Antwort: So viel ist doch eigentlich gar nicht passiert. SPD und Grüne haben zusammen 30 Prozent, der Rest der Wähler steht rechts davon. Wie schon immer in Bayern. Die CSU müsste sich jedoch dringend ihrer Sammlungsqualitäten besinnen. Aber man kann natürlich an der Partei rumzündeln wie der Kaiser Nero am alten Rom. Im antiken Fall ist das Ergebnis bekannt.
"Das Dilemma hat ja mit Stoiber angefangen"
Frage: Wie würde Strauß darauf reagieren, dass der AfD-nahe "Verein zur Erhaltung der Rechtsstaatlichkeit und bürgerlichen Freiheiten" den Slogan "Franz Josef Strauß würde AfD wählen" plakatieren ließ?
Antwort: Bei diesem Plakat handelte es sich doch um die dreisteste Form von politischer Erbschleicherei, die man sich vorstellen kann. Selbstverständlich war auch Strauß ein Deutschnationaler, hat sogar wörtlich gesagt: "Ich bin Deutschnationaler, ich verlange bedingungslosen Gehorsam!" Allerdings waren zur damaligen Zeit die politischen Grenzen noch klar definiert. Rechts von der CSU war die Wand und links die Mauer. Und hinter der Mauer war die Merkel. Da war die Welt in Deutschland noch in Ordnung.

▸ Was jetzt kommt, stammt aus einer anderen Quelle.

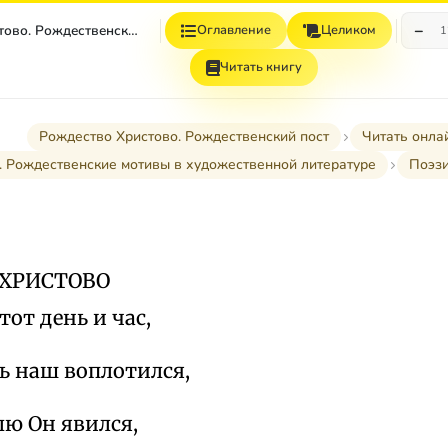
−
Рождество Христово. Рождественский Пост
Оглавление
Целиком
1
Читать книгу
Рождество Христово. Рождественский пост
Читать онла
. Рождественские мотивы в художественной литературе
Поэз
 ХРИСТОВО
тот день и час,
ь наш воплотился,
лю Он явился,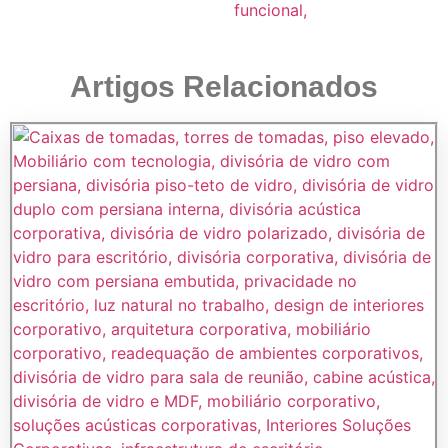
Artigos Relacionados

Frage: Was würde Strauß zum jetzigen CSU-Führungspersonal Seehofer, Söder, Dobrindt sagen?
Antwort: Das Dilemma hat ja mit Stoiber angefangen. Der hat nach seinem Anfangserfolg von der Landesbank bis zum G8 das Tafelsilber verjubelt. Strauß würde mit Bismarck sprechen: "Die erste Generation baut auf, die zweite reißt ein, die dritte studiert Kunstgeschichte und die vierte verkommt komplett." Strauß - Stoiber - Seehofer - Söder. Man wundert sich, woher schon Bismarck die CSU gekannt hat.
Frage: Wie würde es Strauß heute in Zeiten von Twitter und Co. ergehen?
Antwort: "Vox populi - vox Rindvieh." Dieses Strauß-Zitat kommt mir sofort in den Sinn, wenn ich an Twitter und Co denke. Aber: Ohne Rindviecher keine Mehrheit - also, was soll's!
Frage: Hätte der Politikertyp Strauß heute noch eine Chance oder vielleicht gerade wieder?
Antwort: Na ja. Die Laut-Sprecher kommen ja ganz gut an. Und in einer Demokratie braucht es auch Laut-Sprecher. Strauß war einer - im Unterschied zu den meisten heutigen halt einer mit inhaltlicher Substanz. Dass heute zusätzlich die Attribute "jung" und "weiblich" ziehen - da müsste er sich halt noch was einfallen lassen.
Frage: Warum hat es Ihnen die Person Strauß angetan? Es ist doch mehr als nur die physiognomische Verwandtschaft, oder?
Antwort: Die physiognomische Verwandtschaft existiert ja gar nicht, sondern wird von mir unter Aufbietung aller parodistischen Kräfte künstlich hergestellt. Vitalität - Brutalität - Sentimentalität. Aus diesen drei Quellen speist sich die Figur Strauß. Sprachgewalt kommt noch dazu. Was will man als Satiriker mehr? Damit kann man jeden und alles abwatschen. Herrlich!
Info: Helmut Schleich
Helmut Schleich gründete schon als 16-Jähriger zusammen mit Christian Springer und Andreas Rüttenauer das Kabarett Fernrohr. Seit 1998 tritt er als Solokünstler auf. In der Sendung "Schleich Fernsehen" parodiert er regelmäßig Franz Josef Strauß. Derzeit tourt der 51-Jährige mit seinem dritten Soloprogramm "Kauf, Du Sau!" durch Deutschland und das benachbarte Ausland.